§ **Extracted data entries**

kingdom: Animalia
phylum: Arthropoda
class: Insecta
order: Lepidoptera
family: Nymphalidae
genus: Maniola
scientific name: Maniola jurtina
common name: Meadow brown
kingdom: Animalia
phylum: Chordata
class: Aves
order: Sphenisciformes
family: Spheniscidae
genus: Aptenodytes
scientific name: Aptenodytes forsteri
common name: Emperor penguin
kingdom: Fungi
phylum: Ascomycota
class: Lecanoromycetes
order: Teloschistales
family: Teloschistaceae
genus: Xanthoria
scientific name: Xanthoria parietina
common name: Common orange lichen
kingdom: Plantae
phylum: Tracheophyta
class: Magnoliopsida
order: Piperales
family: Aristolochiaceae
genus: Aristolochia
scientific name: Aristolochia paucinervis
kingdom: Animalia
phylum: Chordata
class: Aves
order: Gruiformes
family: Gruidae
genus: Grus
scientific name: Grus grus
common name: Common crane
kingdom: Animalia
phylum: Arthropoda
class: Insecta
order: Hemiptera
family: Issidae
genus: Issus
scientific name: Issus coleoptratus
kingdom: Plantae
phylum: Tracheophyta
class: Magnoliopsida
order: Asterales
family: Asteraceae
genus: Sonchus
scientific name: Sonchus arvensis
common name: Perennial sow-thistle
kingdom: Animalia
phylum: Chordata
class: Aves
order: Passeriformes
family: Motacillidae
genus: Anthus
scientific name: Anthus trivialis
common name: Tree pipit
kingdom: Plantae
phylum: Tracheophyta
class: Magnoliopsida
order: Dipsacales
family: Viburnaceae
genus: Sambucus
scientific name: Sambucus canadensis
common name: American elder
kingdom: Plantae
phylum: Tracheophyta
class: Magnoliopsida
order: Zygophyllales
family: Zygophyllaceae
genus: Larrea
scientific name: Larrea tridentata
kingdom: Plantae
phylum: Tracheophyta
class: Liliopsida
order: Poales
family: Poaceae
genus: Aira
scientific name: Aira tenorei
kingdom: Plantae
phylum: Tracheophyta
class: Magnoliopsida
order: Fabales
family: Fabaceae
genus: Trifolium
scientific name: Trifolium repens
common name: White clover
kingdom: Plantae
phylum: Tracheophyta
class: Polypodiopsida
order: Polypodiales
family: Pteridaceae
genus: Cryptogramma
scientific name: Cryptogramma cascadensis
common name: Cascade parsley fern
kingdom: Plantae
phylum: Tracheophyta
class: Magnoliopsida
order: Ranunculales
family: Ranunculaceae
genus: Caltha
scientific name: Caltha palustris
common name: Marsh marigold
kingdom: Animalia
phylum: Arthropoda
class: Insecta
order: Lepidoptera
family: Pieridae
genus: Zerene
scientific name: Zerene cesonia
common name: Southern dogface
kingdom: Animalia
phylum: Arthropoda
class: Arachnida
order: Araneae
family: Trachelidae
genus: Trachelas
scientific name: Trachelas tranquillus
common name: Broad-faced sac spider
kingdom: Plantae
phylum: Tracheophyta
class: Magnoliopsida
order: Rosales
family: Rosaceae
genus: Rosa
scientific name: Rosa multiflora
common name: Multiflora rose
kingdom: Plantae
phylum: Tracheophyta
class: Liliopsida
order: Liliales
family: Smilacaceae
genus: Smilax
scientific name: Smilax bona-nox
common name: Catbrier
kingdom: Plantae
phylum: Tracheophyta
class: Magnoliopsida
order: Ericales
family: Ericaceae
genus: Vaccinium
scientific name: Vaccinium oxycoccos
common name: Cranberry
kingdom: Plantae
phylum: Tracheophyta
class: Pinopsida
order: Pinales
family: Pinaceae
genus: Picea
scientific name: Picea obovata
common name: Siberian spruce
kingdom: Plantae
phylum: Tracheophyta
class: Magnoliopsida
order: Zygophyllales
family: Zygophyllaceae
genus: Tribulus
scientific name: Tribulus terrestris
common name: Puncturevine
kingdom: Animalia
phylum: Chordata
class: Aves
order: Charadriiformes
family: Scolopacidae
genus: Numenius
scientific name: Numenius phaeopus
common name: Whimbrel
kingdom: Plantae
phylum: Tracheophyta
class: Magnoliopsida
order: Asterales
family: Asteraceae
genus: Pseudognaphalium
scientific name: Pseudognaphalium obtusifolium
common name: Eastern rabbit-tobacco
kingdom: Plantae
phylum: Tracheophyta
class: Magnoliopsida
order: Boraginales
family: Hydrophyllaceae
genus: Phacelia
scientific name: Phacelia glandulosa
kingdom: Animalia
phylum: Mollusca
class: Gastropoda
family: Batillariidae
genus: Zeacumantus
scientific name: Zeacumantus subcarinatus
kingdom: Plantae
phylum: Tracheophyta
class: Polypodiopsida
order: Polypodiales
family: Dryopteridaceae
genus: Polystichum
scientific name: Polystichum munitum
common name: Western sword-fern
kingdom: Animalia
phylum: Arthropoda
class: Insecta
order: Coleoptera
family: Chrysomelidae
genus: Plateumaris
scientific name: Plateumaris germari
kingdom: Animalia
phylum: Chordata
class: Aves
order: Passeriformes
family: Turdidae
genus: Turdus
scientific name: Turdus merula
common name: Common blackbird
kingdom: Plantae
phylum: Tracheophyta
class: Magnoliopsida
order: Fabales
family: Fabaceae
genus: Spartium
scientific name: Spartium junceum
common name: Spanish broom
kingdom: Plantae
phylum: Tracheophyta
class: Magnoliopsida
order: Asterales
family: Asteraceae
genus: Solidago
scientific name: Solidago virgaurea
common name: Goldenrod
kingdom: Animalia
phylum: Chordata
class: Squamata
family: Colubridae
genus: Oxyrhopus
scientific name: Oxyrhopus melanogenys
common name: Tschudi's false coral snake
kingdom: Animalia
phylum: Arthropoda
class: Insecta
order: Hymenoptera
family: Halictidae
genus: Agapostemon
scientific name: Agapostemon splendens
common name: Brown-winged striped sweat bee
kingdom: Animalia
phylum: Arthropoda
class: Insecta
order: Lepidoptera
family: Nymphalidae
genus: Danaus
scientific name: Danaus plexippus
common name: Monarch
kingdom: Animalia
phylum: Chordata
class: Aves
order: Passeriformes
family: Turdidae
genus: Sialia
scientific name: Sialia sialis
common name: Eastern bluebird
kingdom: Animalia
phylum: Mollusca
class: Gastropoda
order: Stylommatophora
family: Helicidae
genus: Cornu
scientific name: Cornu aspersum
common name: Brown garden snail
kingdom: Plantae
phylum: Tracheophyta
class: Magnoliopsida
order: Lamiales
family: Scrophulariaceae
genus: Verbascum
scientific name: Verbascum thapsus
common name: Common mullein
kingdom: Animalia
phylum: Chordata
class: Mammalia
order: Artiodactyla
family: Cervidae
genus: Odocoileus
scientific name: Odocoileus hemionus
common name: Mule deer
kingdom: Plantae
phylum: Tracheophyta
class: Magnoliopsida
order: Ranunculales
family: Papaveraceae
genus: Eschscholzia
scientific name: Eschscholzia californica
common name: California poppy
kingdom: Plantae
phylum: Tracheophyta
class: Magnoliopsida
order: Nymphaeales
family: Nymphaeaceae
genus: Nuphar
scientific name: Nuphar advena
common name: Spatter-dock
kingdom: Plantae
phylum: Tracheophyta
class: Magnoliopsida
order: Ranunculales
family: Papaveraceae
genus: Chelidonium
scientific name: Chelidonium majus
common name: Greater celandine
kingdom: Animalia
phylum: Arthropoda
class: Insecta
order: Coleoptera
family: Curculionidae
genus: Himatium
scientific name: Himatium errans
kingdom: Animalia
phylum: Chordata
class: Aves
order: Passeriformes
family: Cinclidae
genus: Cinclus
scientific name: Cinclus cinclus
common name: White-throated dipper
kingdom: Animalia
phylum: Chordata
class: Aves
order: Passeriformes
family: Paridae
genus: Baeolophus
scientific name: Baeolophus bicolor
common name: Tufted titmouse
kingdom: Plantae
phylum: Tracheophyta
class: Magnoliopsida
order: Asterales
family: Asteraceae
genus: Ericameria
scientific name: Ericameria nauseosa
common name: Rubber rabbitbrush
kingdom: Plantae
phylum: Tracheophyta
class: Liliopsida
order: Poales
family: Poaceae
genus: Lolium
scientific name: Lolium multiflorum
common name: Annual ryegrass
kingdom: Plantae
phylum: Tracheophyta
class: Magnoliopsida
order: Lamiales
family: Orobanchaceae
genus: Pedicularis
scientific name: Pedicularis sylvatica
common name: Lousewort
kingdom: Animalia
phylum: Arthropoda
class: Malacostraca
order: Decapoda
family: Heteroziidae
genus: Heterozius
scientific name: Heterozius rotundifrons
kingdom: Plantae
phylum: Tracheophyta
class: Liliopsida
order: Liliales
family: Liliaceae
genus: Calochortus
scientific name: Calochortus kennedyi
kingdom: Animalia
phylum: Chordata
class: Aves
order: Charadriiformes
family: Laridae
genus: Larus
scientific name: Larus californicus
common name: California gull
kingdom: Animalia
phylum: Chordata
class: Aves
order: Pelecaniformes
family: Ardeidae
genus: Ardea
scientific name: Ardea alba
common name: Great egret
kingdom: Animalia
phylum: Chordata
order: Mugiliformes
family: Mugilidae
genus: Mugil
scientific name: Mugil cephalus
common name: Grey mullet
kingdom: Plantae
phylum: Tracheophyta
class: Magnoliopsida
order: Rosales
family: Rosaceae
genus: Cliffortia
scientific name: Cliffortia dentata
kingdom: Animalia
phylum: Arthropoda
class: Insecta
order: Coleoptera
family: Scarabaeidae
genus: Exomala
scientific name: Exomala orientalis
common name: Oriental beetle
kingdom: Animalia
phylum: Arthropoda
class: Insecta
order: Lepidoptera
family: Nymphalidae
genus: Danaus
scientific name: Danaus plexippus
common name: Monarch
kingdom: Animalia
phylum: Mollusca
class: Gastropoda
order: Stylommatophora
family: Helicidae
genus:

§ **WHAT TO WORK ON**
Please recast the lines as a two-column CSV with the headers field and value, one row per line, putting each entry in its own quoted field and turning any line breaks into spaces. Start with the line containing "family: Paridae" and go on through the line containing "scientific name: Pedicularis sylvatica", including both.

§ **WRITTEN REPLY**
field,value
"family:","Paridae"
"genus:","Baeolophus"
"scientific name:","Baeolophus bicolor"
"common name:","Tufted titmouse"
"kingdom:","Plantae"
"phylum:","Tracheophyta"
"class:","Magnoliopsida"
"order:","Asterales"
"family:","Asteraceae"
"genus:","Ericameria"
"scientific name:","Ericameria nauseosa"
"common name:","Rubber rabbitbrush"
"kingdom:","Plantae"
"phylum:","Tracheophyta"
"class:","Liliopsida"
"order:","Poales"
"family:","Poaceae"
"genus:","Lolium"
"scientific name:","Lolium multiflorum"
"common name:","Annual ryegrass"
"kingdom:","Plantae"
"phylum:","Tracheophyta"
"class:","Magnoliopsida"
"order:","Lamiales"
"family:","Orobanchaceae"
"genus:","Pedicularis"
"scientific name:","Pedicularis sylvatica"